Count the lines of the records that contain the word "Bikes", and give only that number.

######

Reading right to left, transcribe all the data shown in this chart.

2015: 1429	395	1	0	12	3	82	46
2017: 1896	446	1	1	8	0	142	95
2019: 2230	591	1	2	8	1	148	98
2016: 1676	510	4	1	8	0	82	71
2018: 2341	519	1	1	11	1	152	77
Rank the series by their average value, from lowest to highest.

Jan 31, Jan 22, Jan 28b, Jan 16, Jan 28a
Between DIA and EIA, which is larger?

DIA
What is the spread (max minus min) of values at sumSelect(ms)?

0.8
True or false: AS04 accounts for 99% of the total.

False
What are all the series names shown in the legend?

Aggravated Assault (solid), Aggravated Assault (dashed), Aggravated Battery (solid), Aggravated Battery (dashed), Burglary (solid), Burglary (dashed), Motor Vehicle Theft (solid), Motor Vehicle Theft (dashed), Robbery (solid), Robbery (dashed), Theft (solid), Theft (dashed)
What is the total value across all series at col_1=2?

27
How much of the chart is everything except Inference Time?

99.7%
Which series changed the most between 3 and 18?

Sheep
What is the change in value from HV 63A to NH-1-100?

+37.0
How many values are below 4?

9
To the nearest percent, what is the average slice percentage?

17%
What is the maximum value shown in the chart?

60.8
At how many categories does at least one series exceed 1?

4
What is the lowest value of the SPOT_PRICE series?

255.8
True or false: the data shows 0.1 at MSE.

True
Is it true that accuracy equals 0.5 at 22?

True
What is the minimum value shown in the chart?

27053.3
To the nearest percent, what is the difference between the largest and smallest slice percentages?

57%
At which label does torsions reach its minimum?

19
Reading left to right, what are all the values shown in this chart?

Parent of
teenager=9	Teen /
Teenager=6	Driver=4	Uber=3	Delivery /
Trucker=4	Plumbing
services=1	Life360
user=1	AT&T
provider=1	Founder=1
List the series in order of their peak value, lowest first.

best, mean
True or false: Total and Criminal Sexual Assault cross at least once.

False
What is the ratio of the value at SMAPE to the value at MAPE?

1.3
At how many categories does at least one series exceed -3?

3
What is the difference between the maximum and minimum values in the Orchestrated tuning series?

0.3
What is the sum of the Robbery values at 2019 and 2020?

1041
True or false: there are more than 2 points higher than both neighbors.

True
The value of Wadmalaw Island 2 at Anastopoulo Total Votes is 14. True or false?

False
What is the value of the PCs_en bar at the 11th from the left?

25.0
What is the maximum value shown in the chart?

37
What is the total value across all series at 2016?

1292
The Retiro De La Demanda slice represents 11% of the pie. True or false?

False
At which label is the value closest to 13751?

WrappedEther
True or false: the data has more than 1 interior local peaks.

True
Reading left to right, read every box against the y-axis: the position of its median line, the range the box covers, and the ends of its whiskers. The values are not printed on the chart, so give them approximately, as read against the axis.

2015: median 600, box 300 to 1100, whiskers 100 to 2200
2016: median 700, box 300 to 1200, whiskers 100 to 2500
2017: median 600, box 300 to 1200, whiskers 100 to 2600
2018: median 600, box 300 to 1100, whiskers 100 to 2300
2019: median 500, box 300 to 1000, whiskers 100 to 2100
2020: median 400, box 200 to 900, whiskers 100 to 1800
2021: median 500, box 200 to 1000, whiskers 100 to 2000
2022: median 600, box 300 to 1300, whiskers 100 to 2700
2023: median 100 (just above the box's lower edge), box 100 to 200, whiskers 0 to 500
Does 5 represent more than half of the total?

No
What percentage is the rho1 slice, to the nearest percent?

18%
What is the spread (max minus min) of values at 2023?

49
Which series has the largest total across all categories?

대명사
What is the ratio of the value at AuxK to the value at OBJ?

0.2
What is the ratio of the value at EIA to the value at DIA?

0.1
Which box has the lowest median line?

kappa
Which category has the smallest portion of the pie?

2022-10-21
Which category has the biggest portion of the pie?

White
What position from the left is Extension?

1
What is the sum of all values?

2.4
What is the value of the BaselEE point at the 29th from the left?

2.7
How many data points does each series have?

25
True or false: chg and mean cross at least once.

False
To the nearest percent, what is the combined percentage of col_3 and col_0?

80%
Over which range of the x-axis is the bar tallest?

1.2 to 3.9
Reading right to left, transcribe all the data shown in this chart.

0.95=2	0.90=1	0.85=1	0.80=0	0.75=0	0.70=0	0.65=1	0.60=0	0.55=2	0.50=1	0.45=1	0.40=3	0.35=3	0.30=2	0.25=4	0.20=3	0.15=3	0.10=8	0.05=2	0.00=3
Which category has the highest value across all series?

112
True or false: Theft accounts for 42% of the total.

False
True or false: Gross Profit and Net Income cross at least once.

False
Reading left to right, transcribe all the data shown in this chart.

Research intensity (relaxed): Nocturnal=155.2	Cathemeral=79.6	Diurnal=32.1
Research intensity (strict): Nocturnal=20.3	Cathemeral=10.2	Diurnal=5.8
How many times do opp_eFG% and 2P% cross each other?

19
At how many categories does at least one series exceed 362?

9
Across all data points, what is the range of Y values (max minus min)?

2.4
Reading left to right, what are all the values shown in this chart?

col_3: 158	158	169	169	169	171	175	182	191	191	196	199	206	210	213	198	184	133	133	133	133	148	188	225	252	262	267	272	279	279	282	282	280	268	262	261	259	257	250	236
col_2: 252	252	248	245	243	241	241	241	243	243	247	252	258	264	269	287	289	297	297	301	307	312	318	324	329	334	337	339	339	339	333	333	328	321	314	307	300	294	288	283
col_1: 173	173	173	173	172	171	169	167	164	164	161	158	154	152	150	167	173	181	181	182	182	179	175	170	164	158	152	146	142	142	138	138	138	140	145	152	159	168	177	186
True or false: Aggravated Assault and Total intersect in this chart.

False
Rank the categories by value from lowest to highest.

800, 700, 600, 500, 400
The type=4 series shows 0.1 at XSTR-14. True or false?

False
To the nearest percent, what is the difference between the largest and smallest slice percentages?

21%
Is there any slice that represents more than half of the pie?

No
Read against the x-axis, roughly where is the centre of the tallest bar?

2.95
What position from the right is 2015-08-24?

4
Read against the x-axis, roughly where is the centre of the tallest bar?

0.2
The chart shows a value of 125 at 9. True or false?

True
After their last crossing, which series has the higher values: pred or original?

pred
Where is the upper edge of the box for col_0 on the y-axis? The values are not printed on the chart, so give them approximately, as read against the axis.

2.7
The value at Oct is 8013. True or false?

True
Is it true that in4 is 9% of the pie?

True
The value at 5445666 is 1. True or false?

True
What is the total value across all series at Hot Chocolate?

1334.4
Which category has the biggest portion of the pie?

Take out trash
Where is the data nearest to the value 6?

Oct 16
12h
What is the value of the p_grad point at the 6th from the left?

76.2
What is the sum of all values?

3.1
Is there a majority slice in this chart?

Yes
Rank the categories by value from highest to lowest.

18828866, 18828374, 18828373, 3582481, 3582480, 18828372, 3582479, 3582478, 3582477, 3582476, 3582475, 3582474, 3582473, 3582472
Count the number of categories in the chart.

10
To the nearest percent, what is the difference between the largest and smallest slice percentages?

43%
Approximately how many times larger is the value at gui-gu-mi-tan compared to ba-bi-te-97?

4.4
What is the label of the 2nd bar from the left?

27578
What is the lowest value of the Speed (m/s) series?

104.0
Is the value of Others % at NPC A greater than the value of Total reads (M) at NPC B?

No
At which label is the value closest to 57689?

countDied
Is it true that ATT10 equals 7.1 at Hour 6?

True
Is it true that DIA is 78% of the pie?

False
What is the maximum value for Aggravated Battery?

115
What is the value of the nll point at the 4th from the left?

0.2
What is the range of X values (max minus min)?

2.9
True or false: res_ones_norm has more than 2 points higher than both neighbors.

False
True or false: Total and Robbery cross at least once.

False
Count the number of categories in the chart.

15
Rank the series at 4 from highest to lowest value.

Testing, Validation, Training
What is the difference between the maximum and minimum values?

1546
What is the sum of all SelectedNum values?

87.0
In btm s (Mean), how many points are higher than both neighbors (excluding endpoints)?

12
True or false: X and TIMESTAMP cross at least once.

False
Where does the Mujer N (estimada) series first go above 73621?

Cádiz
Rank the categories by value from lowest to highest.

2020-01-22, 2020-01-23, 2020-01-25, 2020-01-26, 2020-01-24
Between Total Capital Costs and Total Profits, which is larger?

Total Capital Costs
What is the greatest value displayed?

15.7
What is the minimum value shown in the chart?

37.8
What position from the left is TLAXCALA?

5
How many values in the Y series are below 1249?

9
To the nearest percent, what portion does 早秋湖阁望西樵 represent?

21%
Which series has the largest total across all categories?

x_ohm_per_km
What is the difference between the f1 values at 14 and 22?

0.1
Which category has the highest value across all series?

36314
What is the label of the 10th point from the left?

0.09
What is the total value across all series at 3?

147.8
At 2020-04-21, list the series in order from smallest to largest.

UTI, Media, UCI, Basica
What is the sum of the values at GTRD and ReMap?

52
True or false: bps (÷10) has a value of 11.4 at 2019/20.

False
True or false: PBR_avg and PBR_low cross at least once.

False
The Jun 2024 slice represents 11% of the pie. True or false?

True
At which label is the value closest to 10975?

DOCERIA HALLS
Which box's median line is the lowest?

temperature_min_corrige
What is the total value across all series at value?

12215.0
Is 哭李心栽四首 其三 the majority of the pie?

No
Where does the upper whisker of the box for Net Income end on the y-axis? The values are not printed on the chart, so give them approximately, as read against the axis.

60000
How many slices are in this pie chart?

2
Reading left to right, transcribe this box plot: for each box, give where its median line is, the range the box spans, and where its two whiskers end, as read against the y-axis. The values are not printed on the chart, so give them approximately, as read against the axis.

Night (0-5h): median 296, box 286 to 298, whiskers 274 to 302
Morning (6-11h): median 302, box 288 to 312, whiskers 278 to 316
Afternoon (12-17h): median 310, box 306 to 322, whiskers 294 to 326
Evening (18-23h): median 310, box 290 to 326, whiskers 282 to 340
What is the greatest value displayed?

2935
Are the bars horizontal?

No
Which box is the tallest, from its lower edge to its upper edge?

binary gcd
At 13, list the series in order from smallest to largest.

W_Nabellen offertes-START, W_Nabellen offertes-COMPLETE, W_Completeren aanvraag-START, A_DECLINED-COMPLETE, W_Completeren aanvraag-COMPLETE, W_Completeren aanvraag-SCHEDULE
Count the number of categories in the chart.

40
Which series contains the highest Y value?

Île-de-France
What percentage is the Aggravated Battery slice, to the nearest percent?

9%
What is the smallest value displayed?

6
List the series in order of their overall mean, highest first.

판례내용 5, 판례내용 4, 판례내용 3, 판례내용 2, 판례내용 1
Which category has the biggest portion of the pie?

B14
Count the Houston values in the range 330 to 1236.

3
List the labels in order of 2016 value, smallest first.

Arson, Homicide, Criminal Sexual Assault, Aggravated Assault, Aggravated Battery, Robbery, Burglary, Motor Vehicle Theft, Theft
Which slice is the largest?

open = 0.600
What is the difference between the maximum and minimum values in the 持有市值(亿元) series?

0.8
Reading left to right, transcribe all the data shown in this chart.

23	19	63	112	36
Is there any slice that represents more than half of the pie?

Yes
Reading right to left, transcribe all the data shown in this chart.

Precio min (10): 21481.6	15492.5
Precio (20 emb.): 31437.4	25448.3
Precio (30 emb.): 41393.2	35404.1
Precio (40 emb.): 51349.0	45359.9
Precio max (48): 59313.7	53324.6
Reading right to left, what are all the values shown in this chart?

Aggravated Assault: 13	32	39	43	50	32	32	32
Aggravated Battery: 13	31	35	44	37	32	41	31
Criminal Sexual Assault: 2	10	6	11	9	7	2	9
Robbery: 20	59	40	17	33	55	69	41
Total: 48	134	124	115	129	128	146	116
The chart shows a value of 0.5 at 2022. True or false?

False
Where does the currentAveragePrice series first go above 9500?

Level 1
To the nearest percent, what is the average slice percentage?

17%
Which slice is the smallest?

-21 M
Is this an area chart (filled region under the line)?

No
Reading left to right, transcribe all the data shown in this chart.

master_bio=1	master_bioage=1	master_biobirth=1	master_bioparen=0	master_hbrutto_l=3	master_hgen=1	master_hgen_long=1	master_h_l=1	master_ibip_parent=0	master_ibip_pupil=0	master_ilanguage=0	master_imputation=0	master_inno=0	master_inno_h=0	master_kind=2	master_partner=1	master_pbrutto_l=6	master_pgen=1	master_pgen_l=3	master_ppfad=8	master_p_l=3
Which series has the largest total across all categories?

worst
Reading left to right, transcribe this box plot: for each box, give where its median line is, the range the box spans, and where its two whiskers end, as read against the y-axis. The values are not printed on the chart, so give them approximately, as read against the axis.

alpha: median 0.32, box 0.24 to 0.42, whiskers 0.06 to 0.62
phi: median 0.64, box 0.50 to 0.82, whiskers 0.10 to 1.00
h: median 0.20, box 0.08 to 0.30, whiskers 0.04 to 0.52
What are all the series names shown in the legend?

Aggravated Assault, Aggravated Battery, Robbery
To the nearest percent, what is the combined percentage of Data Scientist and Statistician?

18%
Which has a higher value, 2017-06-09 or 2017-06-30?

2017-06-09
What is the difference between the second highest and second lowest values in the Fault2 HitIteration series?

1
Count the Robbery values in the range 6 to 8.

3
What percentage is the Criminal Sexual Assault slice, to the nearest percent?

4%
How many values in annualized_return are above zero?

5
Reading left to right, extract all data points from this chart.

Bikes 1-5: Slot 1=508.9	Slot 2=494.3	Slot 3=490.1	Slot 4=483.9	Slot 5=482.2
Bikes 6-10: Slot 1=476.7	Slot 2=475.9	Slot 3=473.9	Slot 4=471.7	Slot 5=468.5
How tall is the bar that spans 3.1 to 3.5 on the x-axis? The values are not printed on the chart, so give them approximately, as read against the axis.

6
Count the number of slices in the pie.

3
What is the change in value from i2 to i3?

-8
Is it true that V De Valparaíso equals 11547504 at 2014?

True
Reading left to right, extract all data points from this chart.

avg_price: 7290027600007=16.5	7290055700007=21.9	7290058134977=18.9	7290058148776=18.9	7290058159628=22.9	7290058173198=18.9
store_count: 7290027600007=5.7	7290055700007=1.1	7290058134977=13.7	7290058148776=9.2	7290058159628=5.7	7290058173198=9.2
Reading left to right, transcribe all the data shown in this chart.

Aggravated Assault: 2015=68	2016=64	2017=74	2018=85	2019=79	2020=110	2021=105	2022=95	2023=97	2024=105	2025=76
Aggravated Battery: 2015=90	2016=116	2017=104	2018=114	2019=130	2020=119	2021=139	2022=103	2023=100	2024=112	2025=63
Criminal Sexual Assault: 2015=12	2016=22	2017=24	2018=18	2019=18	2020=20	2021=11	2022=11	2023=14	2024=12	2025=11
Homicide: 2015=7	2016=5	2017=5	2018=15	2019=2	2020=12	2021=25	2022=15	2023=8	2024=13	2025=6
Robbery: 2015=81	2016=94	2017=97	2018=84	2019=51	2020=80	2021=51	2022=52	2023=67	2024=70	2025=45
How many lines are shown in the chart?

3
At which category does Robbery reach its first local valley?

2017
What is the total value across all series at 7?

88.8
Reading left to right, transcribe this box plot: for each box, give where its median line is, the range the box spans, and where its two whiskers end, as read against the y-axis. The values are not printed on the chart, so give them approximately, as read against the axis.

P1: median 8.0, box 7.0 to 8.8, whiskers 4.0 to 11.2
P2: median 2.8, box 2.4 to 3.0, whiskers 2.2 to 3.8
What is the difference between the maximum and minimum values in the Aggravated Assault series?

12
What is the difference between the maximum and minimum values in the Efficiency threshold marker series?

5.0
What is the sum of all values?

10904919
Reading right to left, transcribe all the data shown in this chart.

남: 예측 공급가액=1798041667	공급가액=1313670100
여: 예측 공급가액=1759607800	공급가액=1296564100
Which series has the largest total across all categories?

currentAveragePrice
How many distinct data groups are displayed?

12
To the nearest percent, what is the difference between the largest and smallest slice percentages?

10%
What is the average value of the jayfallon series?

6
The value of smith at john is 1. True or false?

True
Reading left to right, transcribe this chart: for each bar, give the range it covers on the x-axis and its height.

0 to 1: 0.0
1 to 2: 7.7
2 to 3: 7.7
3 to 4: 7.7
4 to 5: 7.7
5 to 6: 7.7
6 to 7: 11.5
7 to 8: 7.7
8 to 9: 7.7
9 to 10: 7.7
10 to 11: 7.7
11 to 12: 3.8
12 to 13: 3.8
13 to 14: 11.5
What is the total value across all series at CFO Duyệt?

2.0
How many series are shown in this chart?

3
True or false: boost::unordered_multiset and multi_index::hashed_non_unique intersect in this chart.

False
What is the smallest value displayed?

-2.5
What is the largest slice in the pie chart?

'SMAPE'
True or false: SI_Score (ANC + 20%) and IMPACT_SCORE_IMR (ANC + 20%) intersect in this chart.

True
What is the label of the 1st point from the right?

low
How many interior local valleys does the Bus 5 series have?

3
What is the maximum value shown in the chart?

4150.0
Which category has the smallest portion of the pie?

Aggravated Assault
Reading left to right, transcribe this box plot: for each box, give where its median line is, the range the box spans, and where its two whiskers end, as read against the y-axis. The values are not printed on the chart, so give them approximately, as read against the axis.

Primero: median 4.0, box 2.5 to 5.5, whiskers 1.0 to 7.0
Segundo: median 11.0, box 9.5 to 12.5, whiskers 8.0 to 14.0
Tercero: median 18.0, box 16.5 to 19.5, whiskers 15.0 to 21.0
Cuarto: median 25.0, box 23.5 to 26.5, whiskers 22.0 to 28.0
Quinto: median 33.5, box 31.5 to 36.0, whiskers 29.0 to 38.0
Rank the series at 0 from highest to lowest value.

######

Exercise solution: 2